JD-Master of Public Health Program
Earning a combined JD-MPH will open doors for you, both as a student and as a professional.
You’ll gain a deep understanding of the interplay between law, health and policy from different angles, increasing your marketability to law firms, hospital networks, insurance companies and government agencies that regulate the delivery of health care.
Issues in health care affect consumers, providers and regulators in different ways. Professionals who understand the law as well as the concerns of these diverse stakeholders can provide the best guidance and direction to employers and clients who operate in this environment.
The JD-MPH program features courses at the Kline School of Law and Drexel’s Dornsife School of Public Health, earning degrees from both.
Students take their first year of study at the Law School where they complete the standard first-year curriculum. They leave the law school for one academic year to pursue the MPH full-time, and this “leave” can occur after their first or second year of Law. Depending on the pace of coursework they select, students finish the two degrees in either three-and-a-half or four years. Both degrees are awarded simultaneously.
Faculty at both schools include nationally recognized experts in public health and health law. Those at the Law School include scholars specializing in health system structure, health care finance, patient rights, bioethics and patient safety. Those at the Dornsife School of Public Health include scholars specializing in health disparities, public health systems, and health policy. Program Director Robert Field, (JD, MPH, PhD) holds appointments at both schools.
Students concentrate their public health studies in the Department of Health Management and Policy and select a focus on either policy or management. They may choose to complete the Health Law concentration at the Law School, but it is not required.

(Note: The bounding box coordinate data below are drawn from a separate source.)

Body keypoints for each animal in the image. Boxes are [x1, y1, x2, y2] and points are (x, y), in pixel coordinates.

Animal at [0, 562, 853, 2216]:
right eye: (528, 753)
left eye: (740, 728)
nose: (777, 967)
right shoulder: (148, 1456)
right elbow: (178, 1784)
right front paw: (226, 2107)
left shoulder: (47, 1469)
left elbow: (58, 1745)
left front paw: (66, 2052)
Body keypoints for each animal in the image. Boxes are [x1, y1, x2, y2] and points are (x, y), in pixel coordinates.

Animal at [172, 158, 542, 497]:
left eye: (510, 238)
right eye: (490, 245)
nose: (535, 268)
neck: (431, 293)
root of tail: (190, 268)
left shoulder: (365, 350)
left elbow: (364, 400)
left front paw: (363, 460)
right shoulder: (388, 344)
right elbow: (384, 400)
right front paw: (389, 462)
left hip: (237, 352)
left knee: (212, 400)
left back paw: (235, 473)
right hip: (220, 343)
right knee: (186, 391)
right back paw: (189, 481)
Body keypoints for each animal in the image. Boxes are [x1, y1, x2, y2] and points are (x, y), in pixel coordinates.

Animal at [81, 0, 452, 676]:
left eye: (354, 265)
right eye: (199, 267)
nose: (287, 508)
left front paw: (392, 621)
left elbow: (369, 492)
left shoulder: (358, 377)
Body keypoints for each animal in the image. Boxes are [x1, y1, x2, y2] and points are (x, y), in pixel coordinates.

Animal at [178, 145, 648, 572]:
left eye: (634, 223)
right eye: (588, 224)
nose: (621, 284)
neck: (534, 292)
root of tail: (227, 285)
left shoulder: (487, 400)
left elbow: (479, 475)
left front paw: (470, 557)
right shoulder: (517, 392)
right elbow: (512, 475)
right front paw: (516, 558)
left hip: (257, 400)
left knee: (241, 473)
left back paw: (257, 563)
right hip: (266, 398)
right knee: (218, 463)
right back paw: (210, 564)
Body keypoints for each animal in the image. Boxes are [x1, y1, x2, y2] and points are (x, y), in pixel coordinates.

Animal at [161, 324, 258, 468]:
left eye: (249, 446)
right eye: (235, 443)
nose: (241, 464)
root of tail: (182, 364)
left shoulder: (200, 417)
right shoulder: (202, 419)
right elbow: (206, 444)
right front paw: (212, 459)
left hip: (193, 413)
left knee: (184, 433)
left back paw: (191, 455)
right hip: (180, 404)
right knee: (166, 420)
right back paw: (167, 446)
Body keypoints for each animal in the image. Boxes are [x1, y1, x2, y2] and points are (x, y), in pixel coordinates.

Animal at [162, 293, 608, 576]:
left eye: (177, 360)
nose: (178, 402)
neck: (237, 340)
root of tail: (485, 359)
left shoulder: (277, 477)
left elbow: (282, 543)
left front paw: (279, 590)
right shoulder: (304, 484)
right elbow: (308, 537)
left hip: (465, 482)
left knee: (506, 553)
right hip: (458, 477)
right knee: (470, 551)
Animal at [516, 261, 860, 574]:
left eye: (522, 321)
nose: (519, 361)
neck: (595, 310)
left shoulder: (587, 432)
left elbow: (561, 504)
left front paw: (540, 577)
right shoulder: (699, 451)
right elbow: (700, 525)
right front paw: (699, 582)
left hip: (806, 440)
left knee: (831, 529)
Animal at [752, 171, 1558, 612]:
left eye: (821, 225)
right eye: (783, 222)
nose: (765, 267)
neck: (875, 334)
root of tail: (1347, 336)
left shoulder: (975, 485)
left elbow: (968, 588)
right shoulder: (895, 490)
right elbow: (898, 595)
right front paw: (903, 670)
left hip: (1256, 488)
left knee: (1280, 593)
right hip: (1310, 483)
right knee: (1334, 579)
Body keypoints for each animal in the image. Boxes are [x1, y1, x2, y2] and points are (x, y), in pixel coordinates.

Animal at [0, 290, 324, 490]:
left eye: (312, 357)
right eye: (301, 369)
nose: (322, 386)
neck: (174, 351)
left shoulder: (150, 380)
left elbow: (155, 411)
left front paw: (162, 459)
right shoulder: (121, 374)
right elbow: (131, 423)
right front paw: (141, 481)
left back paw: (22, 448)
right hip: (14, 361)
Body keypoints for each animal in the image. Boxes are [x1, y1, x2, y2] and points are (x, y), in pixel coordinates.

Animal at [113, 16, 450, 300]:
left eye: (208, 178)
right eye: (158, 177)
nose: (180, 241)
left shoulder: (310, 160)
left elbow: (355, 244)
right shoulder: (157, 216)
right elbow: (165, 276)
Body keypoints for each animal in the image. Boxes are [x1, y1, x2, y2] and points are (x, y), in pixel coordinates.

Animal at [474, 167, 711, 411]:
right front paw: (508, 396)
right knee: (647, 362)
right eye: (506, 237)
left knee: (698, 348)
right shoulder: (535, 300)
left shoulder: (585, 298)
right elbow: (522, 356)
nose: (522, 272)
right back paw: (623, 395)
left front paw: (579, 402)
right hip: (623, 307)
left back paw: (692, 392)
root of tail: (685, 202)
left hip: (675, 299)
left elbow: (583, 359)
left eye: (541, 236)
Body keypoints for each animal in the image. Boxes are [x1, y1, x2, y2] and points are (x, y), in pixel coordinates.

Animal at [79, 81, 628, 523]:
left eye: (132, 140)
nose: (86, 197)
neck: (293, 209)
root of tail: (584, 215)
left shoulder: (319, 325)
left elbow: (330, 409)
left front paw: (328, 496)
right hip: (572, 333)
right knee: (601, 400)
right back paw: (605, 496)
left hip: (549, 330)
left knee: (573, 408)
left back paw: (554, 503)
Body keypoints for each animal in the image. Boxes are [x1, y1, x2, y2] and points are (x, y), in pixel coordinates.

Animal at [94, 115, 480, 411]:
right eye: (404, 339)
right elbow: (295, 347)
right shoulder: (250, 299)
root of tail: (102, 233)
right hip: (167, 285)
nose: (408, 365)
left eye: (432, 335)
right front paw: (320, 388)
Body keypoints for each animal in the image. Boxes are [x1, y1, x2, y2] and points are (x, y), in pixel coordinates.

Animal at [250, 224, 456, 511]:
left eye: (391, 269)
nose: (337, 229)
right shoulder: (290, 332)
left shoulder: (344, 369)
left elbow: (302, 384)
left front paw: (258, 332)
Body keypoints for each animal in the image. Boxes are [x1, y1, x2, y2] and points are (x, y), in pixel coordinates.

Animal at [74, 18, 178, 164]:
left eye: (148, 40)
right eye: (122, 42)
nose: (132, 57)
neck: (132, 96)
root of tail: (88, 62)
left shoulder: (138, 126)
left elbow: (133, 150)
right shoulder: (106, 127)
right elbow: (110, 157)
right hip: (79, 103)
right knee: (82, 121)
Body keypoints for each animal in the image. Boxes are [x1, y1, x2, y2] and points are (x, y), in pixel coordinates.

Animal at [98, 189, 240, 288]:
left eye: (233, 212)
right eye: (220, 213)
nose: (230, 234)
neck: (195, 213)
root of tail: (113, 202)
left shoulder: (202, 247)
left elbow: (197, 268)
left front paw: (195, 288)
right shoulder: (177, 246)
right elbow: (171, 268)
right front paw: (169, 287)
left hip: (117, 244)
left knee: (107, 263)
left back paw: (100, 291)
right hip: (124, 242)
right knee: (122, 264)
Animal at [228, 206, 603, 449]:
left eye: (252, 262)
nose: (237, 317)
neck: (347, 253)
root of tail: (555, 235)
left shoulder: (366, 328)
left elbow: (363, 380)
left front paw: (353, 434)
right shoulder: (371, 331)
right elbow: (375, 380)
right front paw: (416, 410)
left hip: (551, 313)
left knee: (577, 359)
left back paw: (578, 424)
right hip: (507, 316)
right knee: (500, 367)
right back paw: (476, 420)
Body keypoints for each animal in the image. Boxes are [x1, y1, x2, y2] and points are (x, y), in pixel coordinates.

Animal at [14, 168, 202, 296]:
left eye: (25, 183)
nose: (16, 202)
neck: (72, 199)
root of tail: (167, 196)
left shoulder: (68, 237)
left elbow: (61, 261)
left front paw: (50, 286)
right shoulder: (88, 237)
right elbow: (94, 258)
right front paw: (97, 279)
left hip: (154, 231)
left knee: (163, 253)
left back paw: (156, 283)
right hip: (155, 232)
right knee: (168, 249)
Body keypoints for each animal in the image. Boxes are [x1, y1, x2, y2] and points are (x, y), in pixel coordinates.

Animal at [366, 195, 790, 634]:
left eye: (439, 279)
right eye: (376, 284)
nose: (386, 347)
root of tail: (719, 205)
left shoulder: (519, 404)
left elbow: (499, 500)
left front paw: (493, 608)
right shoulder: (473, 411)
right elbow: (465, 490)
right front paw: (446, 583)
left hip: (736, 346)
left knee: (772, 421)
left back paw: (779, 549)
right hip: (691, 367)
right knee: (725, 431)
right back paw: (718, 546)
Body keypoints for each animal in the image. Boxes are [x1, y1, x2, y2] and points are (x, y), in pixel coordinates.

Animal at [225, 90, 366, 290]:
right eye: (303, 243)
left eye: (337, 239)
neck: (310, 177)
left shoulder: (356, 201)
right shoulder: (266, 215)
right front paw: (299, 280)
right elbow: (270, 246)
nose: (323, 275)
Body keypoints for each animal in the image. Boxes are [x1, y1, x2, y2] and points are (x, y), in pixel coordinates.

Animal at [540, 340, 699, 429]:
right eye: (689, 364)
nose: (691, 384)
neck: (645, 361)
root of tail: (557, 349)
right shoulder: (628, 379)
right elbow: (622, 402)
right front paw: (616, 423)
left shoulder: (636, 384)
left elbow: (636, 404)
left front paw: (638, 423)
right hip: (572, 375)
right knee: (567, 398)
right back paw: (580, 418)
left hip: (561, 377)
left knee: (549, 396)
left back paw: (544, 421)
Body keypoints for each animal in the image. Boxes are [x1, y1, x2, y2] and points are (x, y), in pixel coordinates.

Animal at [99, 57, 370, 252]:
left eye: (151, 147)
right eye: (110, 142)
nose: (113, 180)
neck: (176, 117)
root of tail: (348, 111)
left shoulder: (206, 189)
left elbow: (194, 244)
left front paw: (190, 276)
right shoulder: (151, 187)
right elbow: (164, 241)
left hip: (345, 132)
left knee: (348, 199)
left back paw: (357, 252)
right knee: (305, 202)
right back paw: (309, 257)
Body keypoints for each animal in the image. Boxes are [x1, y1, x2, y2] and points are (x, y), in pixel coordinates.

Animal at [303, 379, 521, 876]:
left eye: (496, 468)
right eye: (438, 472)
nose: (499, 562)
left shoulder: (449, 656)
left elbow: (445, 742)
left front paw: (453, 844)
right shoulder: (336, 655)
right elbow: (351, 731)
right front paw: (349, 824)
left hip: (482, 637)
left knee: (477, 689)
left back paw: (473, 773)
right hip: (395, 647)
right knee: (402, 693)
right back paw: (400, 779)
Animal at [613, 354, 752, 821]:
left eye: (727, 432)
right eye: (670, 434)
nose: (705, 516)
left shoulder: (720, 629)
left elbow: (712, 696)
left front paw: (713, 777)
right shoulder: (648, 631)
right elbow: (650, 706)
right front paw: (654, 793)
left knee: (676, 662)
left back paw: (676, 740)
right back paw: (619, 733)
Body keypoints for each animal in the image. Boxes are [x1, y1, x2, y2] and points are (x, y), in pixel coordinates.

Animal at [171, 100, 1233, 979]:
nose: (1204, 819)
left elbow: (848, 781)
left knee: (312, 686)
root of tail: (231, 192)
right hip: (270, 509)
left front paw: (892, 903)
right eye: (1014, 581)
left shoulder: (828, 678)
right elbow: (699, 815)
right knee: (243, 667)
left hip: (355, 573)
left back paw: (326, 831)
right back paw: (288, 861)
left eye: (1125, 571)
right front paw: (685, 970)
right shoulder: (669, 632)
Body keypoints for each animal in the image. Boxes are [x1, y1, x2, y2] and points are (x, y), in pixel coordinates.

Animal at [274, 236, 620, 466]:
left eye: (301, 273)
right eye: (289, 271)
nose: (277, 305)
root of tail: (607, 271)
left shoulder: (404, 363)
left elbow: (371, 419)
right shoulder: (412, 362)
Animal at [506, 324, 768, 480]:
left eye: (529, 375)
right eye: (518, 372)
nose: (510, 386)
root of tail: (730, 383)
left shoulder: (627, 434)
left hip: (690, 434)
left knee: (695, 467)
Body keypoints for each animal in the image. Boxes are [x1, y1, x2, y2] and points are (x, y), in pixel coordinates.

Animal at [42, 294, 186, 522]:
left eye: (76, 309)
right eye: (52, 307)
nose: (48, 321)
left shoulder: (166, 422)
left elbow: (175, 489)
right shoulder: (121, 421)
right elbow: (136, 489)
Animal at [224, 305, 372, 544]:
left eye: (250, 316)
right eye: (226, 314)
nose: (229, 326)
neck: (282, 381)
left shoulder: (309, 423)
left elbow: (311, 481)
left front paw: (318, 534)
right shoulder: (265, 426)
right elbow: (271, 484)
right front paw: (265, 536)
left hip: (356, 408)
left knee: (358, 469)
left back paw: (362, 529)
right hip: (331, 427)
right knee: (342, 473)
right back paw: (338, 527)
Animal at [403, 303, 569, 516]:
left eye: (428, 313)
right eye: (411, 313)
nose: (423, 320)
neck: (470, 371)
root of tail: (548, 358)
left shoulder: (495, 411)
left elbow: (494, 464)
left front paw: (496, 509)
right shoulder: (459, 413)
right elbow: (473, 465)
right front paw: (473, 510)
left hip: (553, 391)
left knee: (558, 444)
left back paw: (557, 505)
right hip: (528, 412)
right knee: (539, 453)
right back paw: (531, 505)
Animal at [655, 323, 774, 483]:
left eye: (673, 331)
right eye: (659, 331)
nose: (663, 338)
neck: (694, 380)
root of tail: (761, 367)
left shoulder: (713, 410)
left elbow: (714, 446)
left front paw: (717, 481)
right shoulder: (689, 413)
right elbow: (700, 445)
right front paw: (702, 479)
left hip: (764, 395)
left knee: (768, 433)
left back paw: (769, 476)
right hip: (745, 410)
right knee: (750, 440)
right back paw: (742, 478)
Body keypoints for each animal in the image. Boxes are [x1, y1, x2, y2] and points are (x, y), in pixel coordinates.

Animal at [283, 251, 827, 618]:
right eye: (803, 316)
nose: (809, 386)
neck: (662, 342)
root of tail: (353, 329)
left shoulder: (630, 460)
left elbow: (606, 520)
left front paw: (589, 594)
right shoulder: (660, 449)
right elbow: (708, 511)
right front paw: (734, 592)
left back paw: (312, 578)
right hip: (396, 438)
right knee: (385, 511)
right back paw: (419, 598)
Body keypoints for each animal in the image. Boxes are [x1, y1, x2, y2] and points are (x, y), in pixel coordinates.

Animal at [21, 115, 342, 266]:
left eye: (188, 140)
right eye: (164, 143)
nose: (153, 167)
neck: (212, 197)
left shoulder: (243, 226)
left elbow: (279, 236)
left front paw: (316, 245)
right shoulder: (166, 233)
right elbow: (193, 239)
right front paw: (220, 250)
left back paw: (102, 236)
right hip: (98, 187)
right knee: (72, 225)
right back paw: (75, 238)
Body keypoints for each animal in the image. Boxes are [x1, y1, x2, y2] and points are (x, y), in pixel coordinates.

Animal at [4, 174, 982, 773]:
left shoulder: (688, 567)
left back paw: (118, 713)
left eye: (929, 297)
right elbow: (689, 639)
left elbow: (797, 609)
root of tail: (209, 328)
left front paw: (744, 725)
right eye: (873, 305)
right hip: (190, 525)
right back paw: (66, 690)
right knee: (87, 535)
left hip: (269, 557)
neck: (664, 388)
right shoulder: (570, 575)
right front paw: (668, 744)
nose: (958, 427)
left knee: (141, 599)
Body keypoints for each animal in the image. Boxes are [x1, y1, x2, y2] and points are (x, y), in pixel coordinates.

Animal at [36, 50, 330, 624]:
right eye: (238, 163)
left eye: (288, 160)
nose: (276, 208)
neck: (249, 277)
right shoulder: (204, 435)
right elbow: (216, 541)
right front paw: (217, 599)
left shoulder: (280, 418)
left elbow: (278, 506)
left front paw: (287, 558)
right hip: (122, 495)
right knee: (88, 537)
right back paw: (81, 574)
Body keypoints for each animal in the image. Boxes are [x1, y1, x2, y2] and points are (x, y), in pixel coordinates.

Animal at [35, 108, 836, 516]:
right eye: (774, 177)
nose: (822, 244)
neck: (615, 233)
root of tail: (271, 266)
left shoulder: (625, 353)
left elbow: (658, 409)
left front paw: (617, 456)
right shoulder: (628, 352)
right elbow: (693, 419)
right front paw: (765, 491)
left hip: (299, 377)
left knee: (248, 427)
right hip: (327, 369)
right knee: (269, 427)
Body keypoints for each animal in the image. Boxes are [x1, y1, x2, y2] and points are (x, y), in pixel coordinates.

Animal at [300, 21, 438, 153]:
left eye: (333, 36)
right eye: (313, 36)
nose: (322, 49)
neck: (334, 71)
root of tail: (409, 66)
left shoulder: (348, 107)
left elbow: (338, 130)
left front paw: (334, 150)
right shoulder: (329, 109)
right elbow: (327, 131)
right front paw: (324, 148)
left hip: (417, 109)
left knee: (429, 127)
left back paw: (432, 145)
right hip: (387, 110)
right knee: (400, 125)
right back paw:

Applicants to the JD-MPH Program must possess a baccalaureate degree and must meet admission criteria at both schools. These include a satisfactory score on the LSAT or GRE, a superior undergraduate grade point average, personal recommendations and an essay describing their background and career interests.
The Value of a JD-MPH
Viren Doshi, ’16
Health Care Attorney at Stevens & Lee, Philadelphia, Pa.
Completing both a JD and an MPH helped Viren Doshi realize his goal of becoming a health care attorney.
As a student, his commitments to both law and public health helped him get internships in diverse settings: a health care system, an insurance company and a community-based health care center, where he learned to think about health care from different perspectives and to speak the language of health lawyers and health care providers.
Now, Viren works at a law firm where his knowledge of both fields enables him to effectively navigate mergers and acquisitions of health care companies and hospitals as well as smaller physician practices. He understands how regulatory issues affect the institutions his firm represents and how their patients may perceive them.
“I can look at it through a different lens,” he said. “I’m able to get into their minds better and help our clients anticipate and understand the implications for them.”
Pursuing both degrees worked out very well for Viren.
“By the time I graduated,” he said, “I had five different job offers.”
Catherine David, ’16
Associate at Reed Smith, Washington, D.C.
Cate David credits Drexel’s JD-MPH curriculum with giving her knowledge tailor-made for the work she does in Reed Smith’s Life Sciences Health Industry Group.
Professor Robert Field, the program director, infused the program with insights he garnered over decades of experience in law, public health and health care financing and policy, David said.
“His time in practice really shaped this curriculum,” David said.
David gained an immersion in professional practice through co-op placements at Drexel University’s Office of General Counsel, which provides legal services to the College of Medicine, and at Reed Smith.
Now, David is able to dispense meaningful advice to health care providers Reed Smith represents because she understands their desire to bring services to market quickly and cheaply to meet community needs. But she’s just as able to help her clients grasp the legal and regulatory realities that apply.
Earning the dual degree was instrumental in getting the permanent job at Reed Smith, David said, noting that the firm exclusively hires associates with JD-MPHs for its health care practice.
“They’re definitely looking for that joint degree,” she said.